The Handmaid’s Tale: 14 times Serena Joy Waterford was the worst person on earth | Pretty Reel

Although The Handmaid’s Tale focuses on Gilead and all the ways he hurts so many people, female characters play the lead role at almost every turn. Serena Joy Waterford is one of the most unique of them for the simple fact that this oppressive regime that denies women all their rights was enthusiastically embraced and even partially engineered by Serena herself.

After Fred’s death and Serena’s blatant betrayal of the country she helped build, it looks like she’s finally got a glimpse of what life is like on the other side of the coin, and no surprise there. , she is not happy about it. Whether Serena will finally change for the better remains to be seen, but it’s hard to imagine her becoming any worse than the person she already is.

“You don’t put bruised apples on top of the crate”

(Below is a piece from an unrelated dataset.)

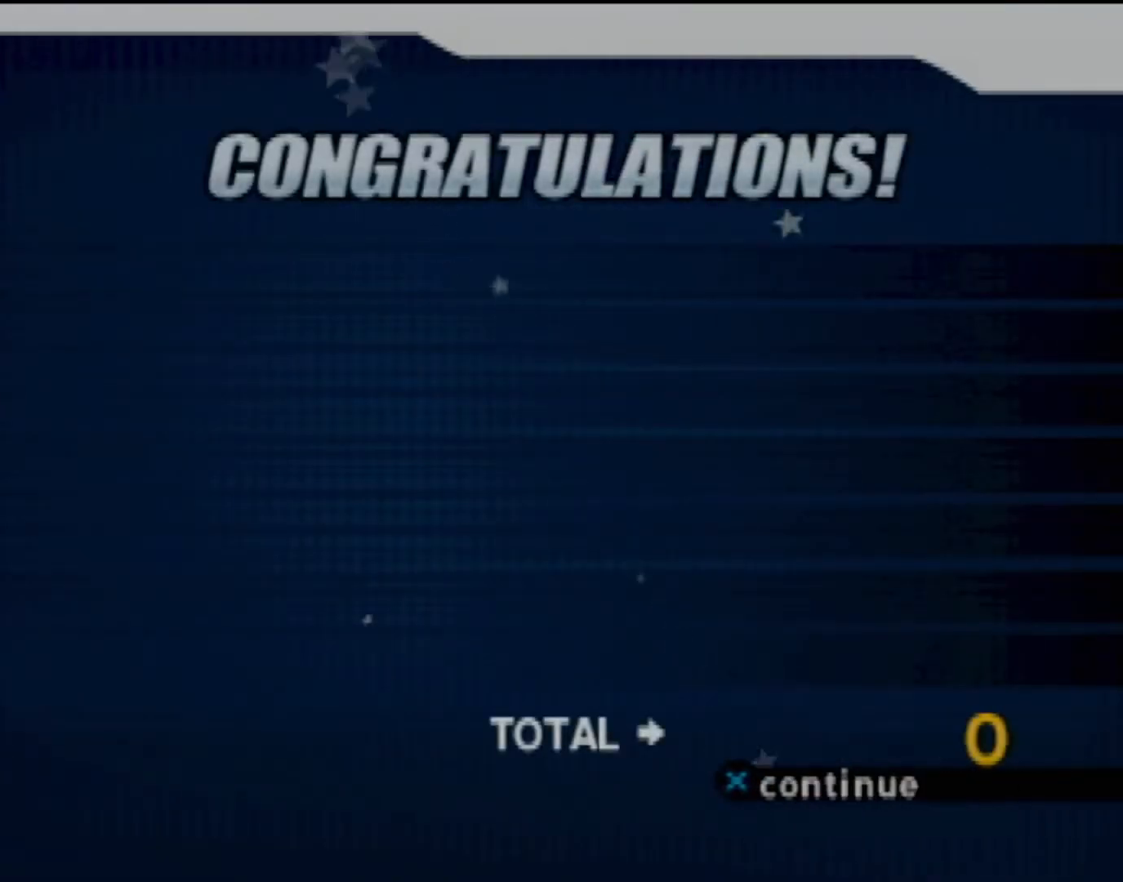
{"buttons": [], "left_stick": "center", "events": [[66, "CROSS", "up"], [166, "CROSS", "down"], [300, "CROSS", "up"], [367, "CROSS", "down"], [500, "CROSS", "up"]]}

Serena always goes out of her way to present herself as elegant and well-mannered, but there’s a nightmare beneath that veneer. One of Serena’s smallest but most repulsive moments comes in the episode where Gilead negotiates with Mexico for a potential trade deal involving handmaids.

Gilead hosts a lavish gala to “honor” the maids and make them more appealing to Mexicans, but she wants to make sure the maids give off the right image. Therefore, she has Aunt Lydia remove the “damaged”, AKA the girls who have been physically mutilated by Gilead, demonstrating that she views these female victims as little more than a commodity for sale.

Serena’s meeting with Luke

Serena has repeatedly demonstrated that she’s willing to do literally whatever it takes to have a baby, and it seems her decision to let Nichole go to Canada was a momentary error in judgment. Serena begs June to convince Luke to give Serena and Fred one last visit with the baby to say goodbye, but Luke agrees with the caveat that only Serena comes to see Nichole.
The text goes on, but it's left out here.